Mas, essa possibilidade não foi sequer cogitada, e a única pessoa que falou nisso quase foi linchada.
Alfonsín e seus assessores (que encontraram uma lucrativa atividade na indústria dos falsos direitos humanos) fizeram todo o possível para tranquilizar os militares. Inclusive, deram a eles a oportunidade de julgar seus membros que tivessem atuado “ilegalmente”, deixando sempre claro que os crimes tinham sido abusos, exageros, e não um plano sistemático de genocídio. Aliás, salvo os grupos de DH, todos diziam que a repressão tinha sido necessária, porém descontrolada. Os militares deram uma gargalhada e mandaram os servis políticos enfiar sua proposta no bolso.
Finalmente, não podendo adiar mais a questão, o governo considerou inocentes os que obedeceram ordens, mesmo que tivessem cometido as maiores atrocidades, e apenas decidiu julgar os principais comandantes. Os magistrados, profundamente identificados com os militares, se recusaram a participar, salvo o Promotor Strassera, que tinha subido durante a ditadura, e pensou que, para salvar a maior parte dos militares, era preferível condenar alguns poucos. Anos depois, Strassera tirou a máscara e acusou de “revanchismo” os que continuavam lutando contra o militarismo. Foi assim que só os chefes militares mais altos e mais comprometidos nos crimes foram condenados, quase todos eles com penas simbólicas, salvo em três casos.
Apesar de tanta bajulação e covardia dos políticos (ou talvez por causa disso), os militares se sublevaram quatro vezes em 1987 e 1988, e todas essas vezes suas demandas foram atendidas servilmente pelo governo, cujo presidente chamou os carrascos de “heróis” das Malvinas. Finalmente, Alfonsín mandou ao Congresso duas leis que são atualmente modelos jurídicos de atos infames: essas leis proibiam a investigação de crimes de estado e justificavam (e, indiretamente, também estimulavam) os que tivessem cometido crimes, mesmo aberrantes, por causa de ter cumprindo ordens.

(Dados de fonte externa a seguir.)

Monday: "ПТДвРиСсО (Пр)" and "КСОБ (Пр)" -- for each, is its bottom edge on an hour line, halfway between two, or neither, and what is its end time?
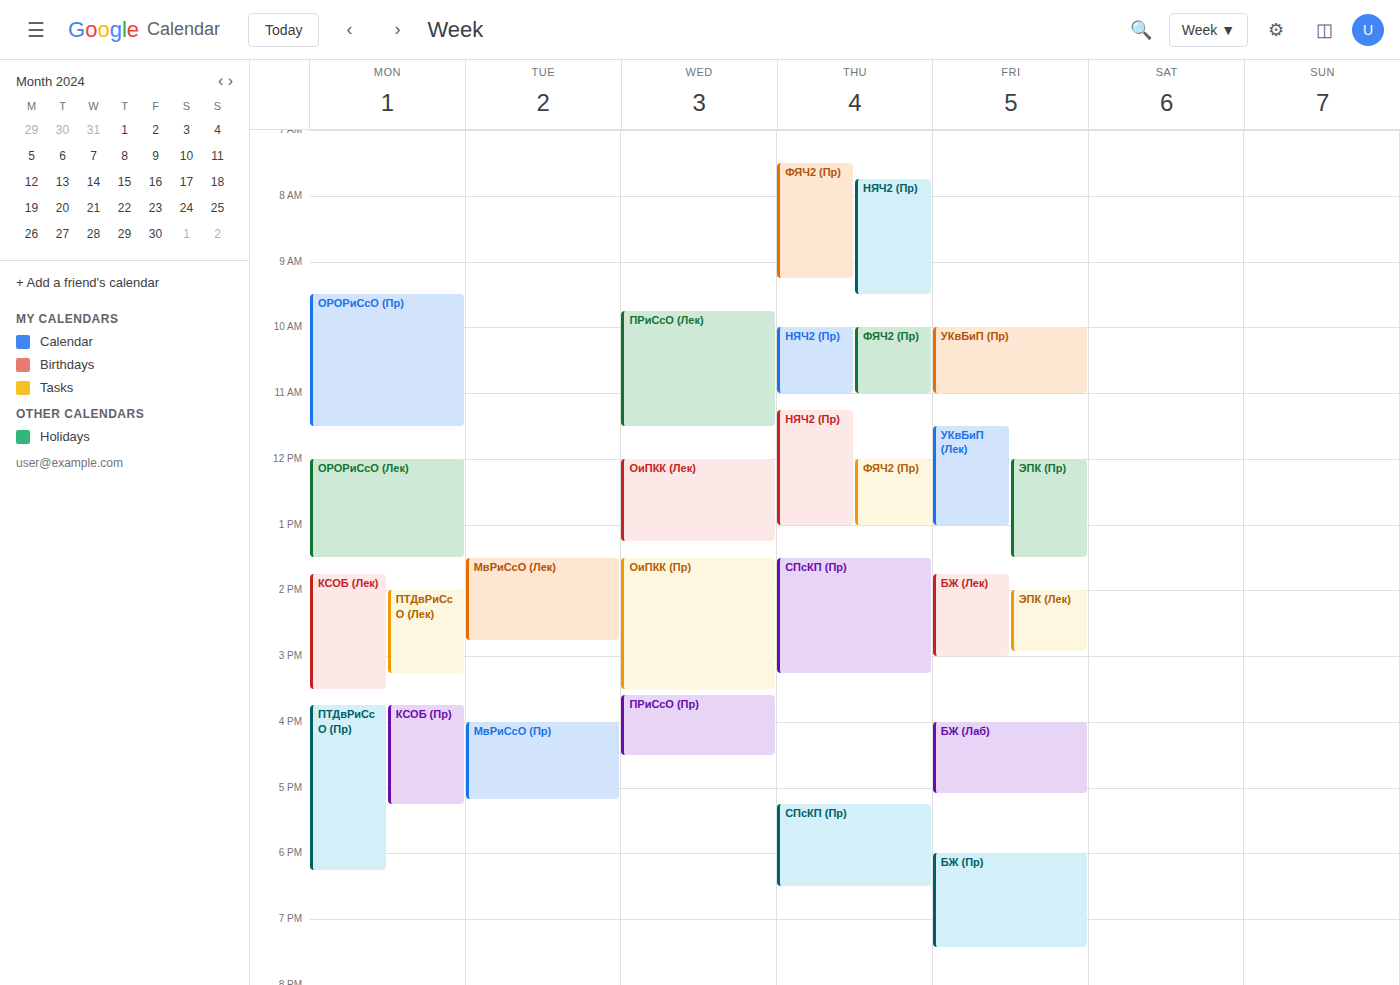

Ou seja, além de enaltecer os crimes atrozes, as leis também premiavam a covardia dos que obedecem por medo.
Passaram 15 anos não apenas de absoluta impunidade para os criminosos militares, mas também de silêncio e de perseguição para suas vítimas. Apenas em 2002, com a crise da corrupta classe política argentina, as coisas mudaram. O peronismo clássico, liderado por Menem, tinha perdido as eleições de 1999 para Fernando de La Rua, uma sórdida figura ao serviço do Opus Dei. Mas, em 2001, a população de Buenos Aires se revoltou pacificamente. Quando 29 pessoas foram assassinadas pela polícia durante as passeatas, De La Rua fugiu, mas o país passou meses de instabilidade até a vitória de Néstor Kirchner. A partir desse momento, foi recomeçada a procura por justiça, e as infames leis do governo Alfonsín foram consideradas inexistentes.

O Ovo da Cobra

Toda a América Hispânica foi colonizada por espanhóis que em 1492 constituíram a monarquia dos Reis Católicos. A Espanha foi o único país que teve uma Inquisição própria, foi a sociedade mais repressora da história, e a mais mística e racista de Ocidente. Esses traços se mantiveram em vigência até 1975, e só lentamente se foram atenuando.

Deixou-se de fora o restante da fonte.